However, Templeton’s health was not good, and he began to experience frequent chest pains.
Physicians ascertained that Templeton was experiencing stress, and suggested that he clear up any conflict he was feeling or dealing with.
Templeton resigned his current evangelical positions and activities, and took on the less stressful role as the head of the Department of Evangelism of the Presbyterian Church USA, and the host of a television show titled “Look up and Live.”
Templeton’s struggle with doubts never ceased, however, and he began to feel himself a hypocrite. So in 1957, at the age of 42, Templeton dropped all of his ministry activity, and publicly announced that he was no longer a believer.
While Templeton expressed many of his objections to Christianity in his 1996 book Farewell to God, most of them had to do with the conflict between science and religion focused on things like the age of the earth, evolution, the Flood account, psychology and sin.
In his book, Templeton says:
‘I oppose the Christian Church because, for all the good it sometimes does, it presumes to speak in the name of God and to propound and advocate beliefs that are outdated, demonstrably untrue, and often, in their various manifestations, deleterious to individuals and to society.’
Journalist and Christian author Lee Strobel visited and spoke with Templeton in his latter years when the man was nearing death. During that conversation, Templeton outlined his objections to Christianity and to God.
On his deathbed, Templeton’s various objections included outrage against various atrocities in the Bible for which God is said to be responsible, and scriptural passages which he found intellectually obtuse.

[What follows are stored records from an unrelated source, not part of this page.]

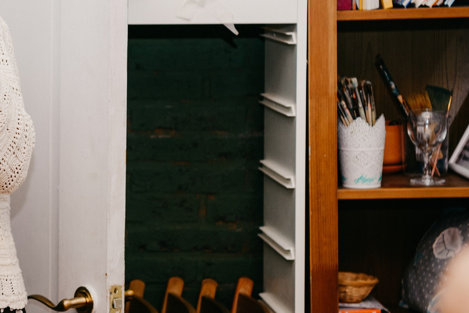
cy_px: 81
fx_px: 1928
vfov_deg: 9.3
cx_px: -66
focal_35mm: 148
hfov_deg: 13.5
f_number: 3.2
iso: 160
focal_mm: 50
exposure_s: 1/160
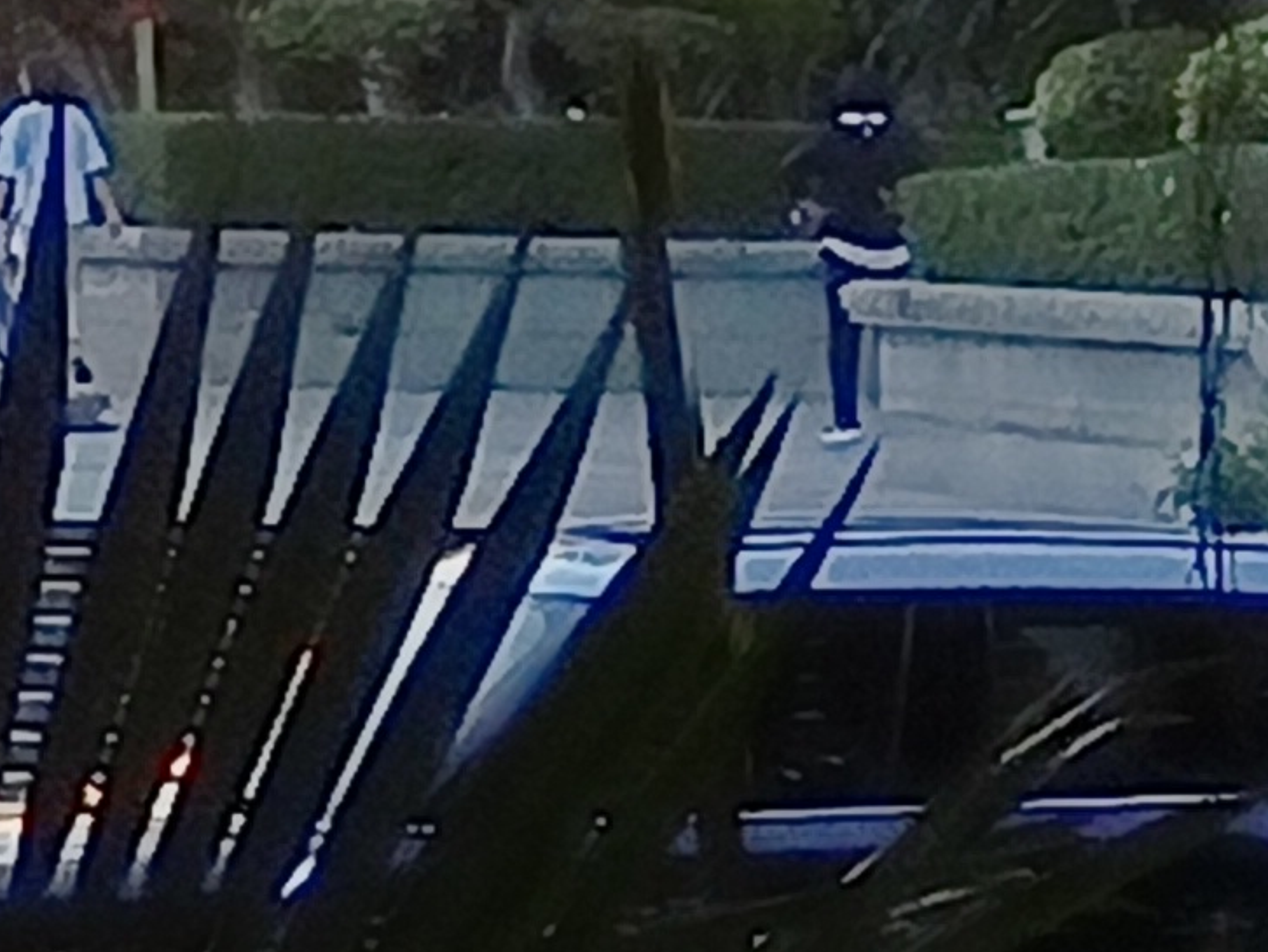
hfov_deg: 6.0
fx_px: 11506
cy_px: -1392
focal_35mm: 314
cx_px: -1860
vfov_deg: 4.6
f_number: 1.8
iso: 100
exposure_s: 1/349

Despite his persistent unbelief up until his death at the age of 86, Templeton clung to an admiration of the character of Jesus. In his interview with Strobel, Templeton lavished praise upon the Christ, speaking of his unparalleled purity, his unique moral teaching, and his toughness in the face of adversaries and struggles.
Templeton ended his monologue in tears, saying, “I adore him,” and, “I miss him.”